Kairo (ANTARA News) - Kekhawatiran banyak pengamat bisa menjadi kenyataan menyangkut nasib Presiden Mesir Hosni Mubarak menyusul hengkangnya Presiden Tunisia Zine El Abidine Ben Ali ke luar negeri akibat aksi protes bertubi-tubi rakyatnya yang menghendaki dia mundur setelah berkuasa 23 tahun.

Apa yang dialami Ben Ali kini dirasakan pula Presiden Mubarak yang diguncang demonstrasi besar pada Selasa (25/1) yang menghendaki dia mundur setelah berkuasa 30 tahun.

Aksi unjuk rasa yang lebih besar, diperkirakan diikuti oleh sejuta orang, akan terjadi setelah warga menjalankan shalat Jumat (28/1).

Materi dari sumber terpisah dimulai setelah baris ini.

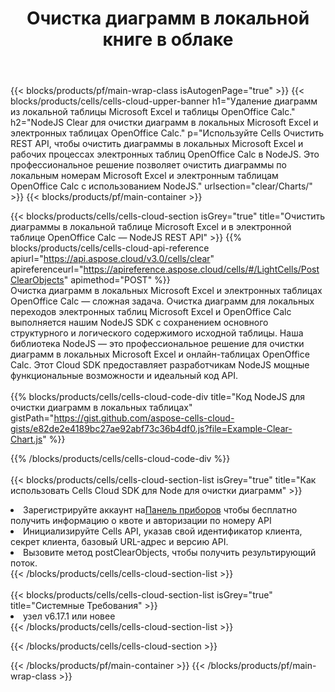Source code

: ﻿---
title:  Очистка диаграмм в локальной книге в облаке
description: Облачные API и SDK для очистки диаграмм по телефону Microsoft и OpenOffice Calc. Четкие диаграммы в локальных таблицах с помощью облака Cells API. SDK поддерживает различные языки разработки. К ним относятся Android, C#, Go, Java, NodeJS, Perl, PHP, Python, Ruby и Swift.
---
{{< blocks/products/pf/main-wrap-class isAutogenPage="true" >}}
{{< blocks/products/cells/cells-cloud-upper-banner h1="Удаление диаграмм из локальной таблицы Microsoft Excel и таблицы OpenOffice Calc." h2="NodeJS Clear для очистки диаграмм в локальных Microsoft Excel и электронных таблицах OpenOffice Calc." p="Используйте Cells Очистить REST API, чтобы очистить диаграммы в локальных Microsoft Excel и рабочих процессах электронных таблиц OpenOffice Calc в NodeJS. Это профессиональное решение позволяет очистить диаграммы по локальным номерам Microsoft Excel и электронным таблицам OpenOffice Calc с использованием NodeJS." urlsection="clear/Charts/" >}}
{{< blocks/products/pf/main-container >}}

{{< blocks/products/cells/cells-cloud-section isGrey="true" title="Очистить диаграммы в локальной таблице Microsoft Excel и в электронной таблице OpenOffice Calc — NodeJS REST API" >}}
{{% blocks/products/cells/cells-cloud-api-reference apiurl="https://api.aspose.cloud/v3.0/cells/clear" apireferenceurl="https://apireference.aspose.cloud/cells/#/LightCells/PostClearObjects" apimethod="POST" %}}
<br/>
Очистка диаграмм в локальных Microsoft Excel и электронных таблицах OpenOffice Calc — сложная задача. Очистка диаграмм для локальных переходов электронных таблиц Microsoft Excel и OpenOffice Calc выполняется нашим NodeJS SDK с сохранением основного структурного и логического содержимого исходной таблицы. Наша библиотека NodeJS — это профессиональное решение для очистки диаграмм в локальных Microsoft Excel и онлайн-таблицах OpenOffice Calc. Этот Cloud SDK предоставляет разработчикам NodeJS мощные функциональные возможности и идеальный код API.
<br/>
<br/>
{{% blocks/products/cells/cells-cloud-code-div title="Код NodeJS для очистки диаграмм в локальных таблицах" gistPath="https://gist.github.com/aspose-cells-cloud-gists/e82de2e4189bc27ae92abf73c36b4df0.js?file=Example-Clear-Chart.js" %}}
  
{{% /blocks/products/cells/cells-cloud-code-div %}}
<br/>
<br/>
{{< blocks/products/cells/cells-cloud-section-list isGrey="true" title="Как использовать Cells Cloud SDK для Node для очистки диаграмм" >}}
<li> Зарегистрируйте аккаунт на<a href="https://dashboard.aspose.cloud/">Панель приборов</a> чтобы бесплатно получить информацию о квоте и авторизации по номеру API</li>
<li>Инициализируйте Cells API, указав свой идентификатор клиента, секрет клиента, базовый URL-адрес и версию API.</li>
<li>Вызовите метод postClearObjects, чтобы получить результирующий поток.</li>
{{< /blocks/products/cells/cells-cloud-section-list >}}
<br/>
<br/>
{{< blocks/products/cells/cells-cloud-section-list isGrey="true" title="Системные Требования" >}}
<li>узел v6.17.1 или новее</li>
{{< /blocks/products/cells/cells-cloud-section-list >}}

{{< /blocks/products/cells/cells-cloud-section >}}

{{< /blocks/products/pf/main-container >}}
{{< /blocks/products/pf/main-wrap-class >}}
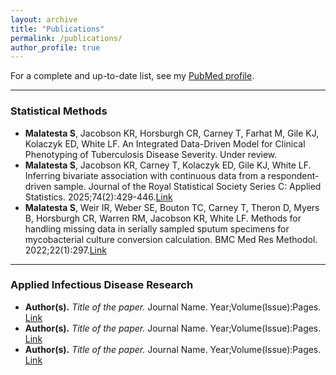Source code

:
 ```yaml
---
layout: archive
title: "Publications"
permalink: /publications/
author_profile: true
---
```


For a complete and up-to-date list, see my [PubMed profile](https://pubmed.ncbi.nlm.nih.gov/?term=YourNameHere).  

---

### Statistical Methods  

- **Malatesta S**, Jacobson KR, Horsburgh CR, Carney T, Farhat M, Gile KJ, Kolaczyk ED, White LF. An Integrated Data-Driven Model for Clinical Phenotyping of Tuberculosis Disease Severity. Under review. 
- **Malatesta S**, Jacobson KR, Carney T, Kolaczyk ED, Gile KJ, White LF. Inferring bivariate association with continuous data from a respondent-driven sample. Journal of the Royal Statistical Society Series C: Applied Statistics. 2025;74(2):429-446.[Link](doi:10.1093/jrsssc/qlae061)
- **Malatesta S**, Weir IR, Weber SE, Bouton TC, Carney T, Theron D, Myers B, Horsburgh CR, Warren RM, Jacobson KR, White LF. Methods for handling missing data in serially sampled sputum specimens for mycobacterial culture conversion calculation. BMC Med Res Methodol. 2022;22(1):297.[Link](doi:10.1186/s12874-022-01782-8)

---

### Applied Infectious Disease Research  

- **Author(s).** *Title of the paper.* Journal Name. Year;Volume(Issue):Pages. [Link](https://doi.org/xxxx)  
- **Author(s).** *Title of the paper.* Journal Name. Year;Volume(Issue):Pages. [Link](https://doi.org/xxxx)  
- **Author(s).** *Title of the paper.* Journal Name. Year;Volume(Issue):Pages. [Link](https://doi.org/xxxx)  
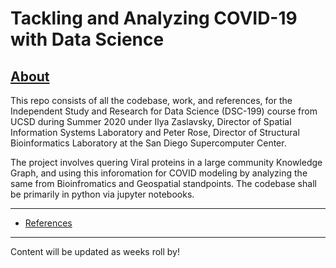 # Tackling and Analyzing COVID-19 with Data Science

<h2> <u> About </u> </h2>
This repo consists of all the  codebase, work, and references, for the Independent Study and Research for Data Science (DSC-199) course from UCSD during Summer 2020 under Ilya Zaslavsky, Director of Spatial Information Systems Laboratory and Peter Rose, Director of Structural Bioinformatics Laboratory at the San Diego Supercomputer Center. 
  
The project involves quering Viral proteins in a large community Knowledge Graph, and using this inforomation for COVID modeling by analyzing the same from Bioinfromatics and Geospatial standpoints. The codebase shall be primarily in python via jupyter notebooks. 

<hr>













* [References](https://github.com/Krganapa/dsc199/blob/master/references/master_list.txt)



<hr>
Content will be updated as weeks roll by!
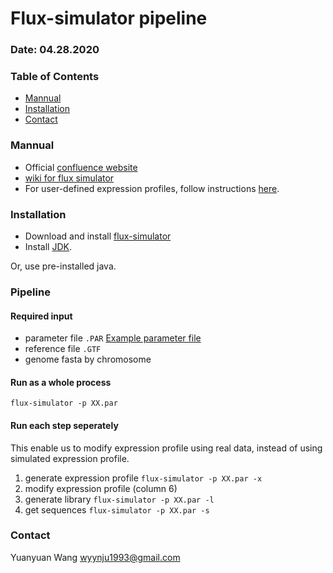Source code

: # Flux-simulator pipeline
### Date: 04.28.2020


### Table of Contents
- [Mannual](#Mannual)
- [Installation](#Installation)
- [Contact](#Contact)


### Mannual
- Official [confluence website](http://confluence.sammeth.net/display/SIM/Home)
- [wiki for flux simulator](http://fluxcapacitor.wikidot.com/simulator)
- For user-defined expression profiles, follow instructions [here](http://confluence.sammeth.net/display/SIM/flux+simulator+.pro+file).


### Installation
- Download and install [flux-simulator](http://confluence.sammeth.net/display/SIM/2+-+Download)
- Install [JDK](http://www.oracle.com/technetwork/java/javase/downloads/jdk8-downloads-2133151.html).

Or, use pre-installed java.



### Pipeline
#### Required input
- parameter file `.PAR`
  [Example parameter file](paraFiles/example_unmodified.PAR)
- reference file `.GTF`
- genome fasta by chromosome


#### Run as a whole process 
`flux-simulator -p XX.par`


#### Run each step seperately
This enable us to modify expression profile using real data, instead of using simulated expression profile.

1. generate expression profile
`flux-simulator -p XX.par -x`
2. modify expression profile (column 6)
3. generate library
`flux-simulator -p XX.par -l`
4. get sequences
`flux-simulator -p XX.par -s`


### Contact
Yuanyuan Wang <wyynju1993@gmail.com>

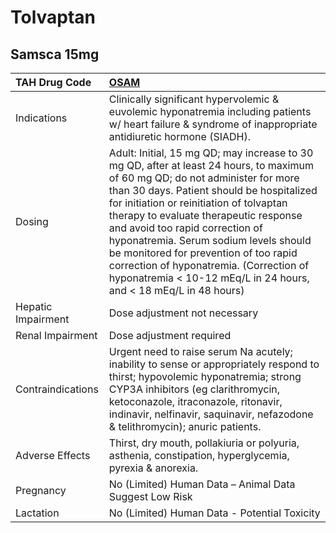 # Tolvaptan

## Samsca 15mg

| TAH Drug Code      | [**OSAM**](https://www.tahsda.org.tw/drugs/hissearch.php?drug_code=OSAM)                                                                                                                                                                                                                                                                                                                                                                                                                             |
|:-------------------|:-----------------------------------------------------------------------------------------------------------------------------------------------------------------------------------------------------------------------------------------------------------------------------------------------------------------------------------------------------------------------------------------------------------------------------------------------------------------------------------------------------|
| Indications        | Clinically significant hypervolemic & euvolemic hyponatremia including patients w/ heart failure & syndrome of inappropriate antidiuretic hormone (SIADH).                                                                                                                                                                                                                                                                                                                                           |
| Dosing             | Adult: Initial, 15 mg QD; may increase to 30 mg QD, after at least 24 hours, to maximum of 60 mg QD; do not administer for more than 30 days. Patient should be hospitalized for initiation or reinitiation of tolvaptan therapy to evaluate therapeutic response and avoid too rapid correction of hyponatremia. Serum sodium levels should be monitored for prevention of too rapid correction of hyponatremia. (Correction of hyponatremia < 10-12 mEq/L in 24 hours, and < 18 mEq/L in 48 hours) |
| Hepatic Impairment | Dose adjustment not necessary                                                                                                                                                                                                                                                                                                                                                                                                                                                                        |
| Renal Impairment   | Dose adjustment required                                                                                                                                                                                                                                                                                                                                                                                                                                                                             |
| Contraindications  | Urgent need to raise serum Na acutely; inability to sense or appropriately respond to thirst; hypovolemic hyponatremia; strong CYP3A inhibitors (eg clarithromycin, ketoconazole, itraconazole, ritonavir, indinavir, nelfinavir, saquinavir, nefazodone & telithromycin); anuric patients.                                                                                                                                                                                                          |
| Adverse Effects    | Thirst, dry mouth, pollakiuria or polyuria, asthenia, constipation, hyperglycemia, pyrexia & anorexia.                                                                                                                                                                                                                                                                                                                                                                                               |
| Pregnancy          | No (Limited) Human Data – Animal Data Suggest Low Risk                                                                                                                                                                                                                                                                                                                                                                                                                                               |
| Lactation          | No (Limited) Human Data - Potential Toxicity                                                                                                                                                                                                                                                                                                                                                                                                                                                         |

Aksi massa pada Jumat diduga makin berkobar dengan hadirnya pemenang Hadiah Nobel Mesir, Mohamed Al Baradei yang tiba di Kairo pada Kamis, dan berjanji akan bergabung dengan massa berdemonstrasi setelah ibadah Jumat.

Al Baradei, mantan ketua Badan Tenaga Atom Internasional (IAEA) juga dikenal sebagai pengampanye pembaruan politik Mesir.

Dia tinggal di Wina setelah gagal menyalurkan ambisi politiknya.

"Ini adalah waktu yang sangat kritis dalam kehidupan politik di Mesir. Saya datang untuk bergabung dengan rakyat Mesir," ujar Al Baradei setiba di Bandara Kairo.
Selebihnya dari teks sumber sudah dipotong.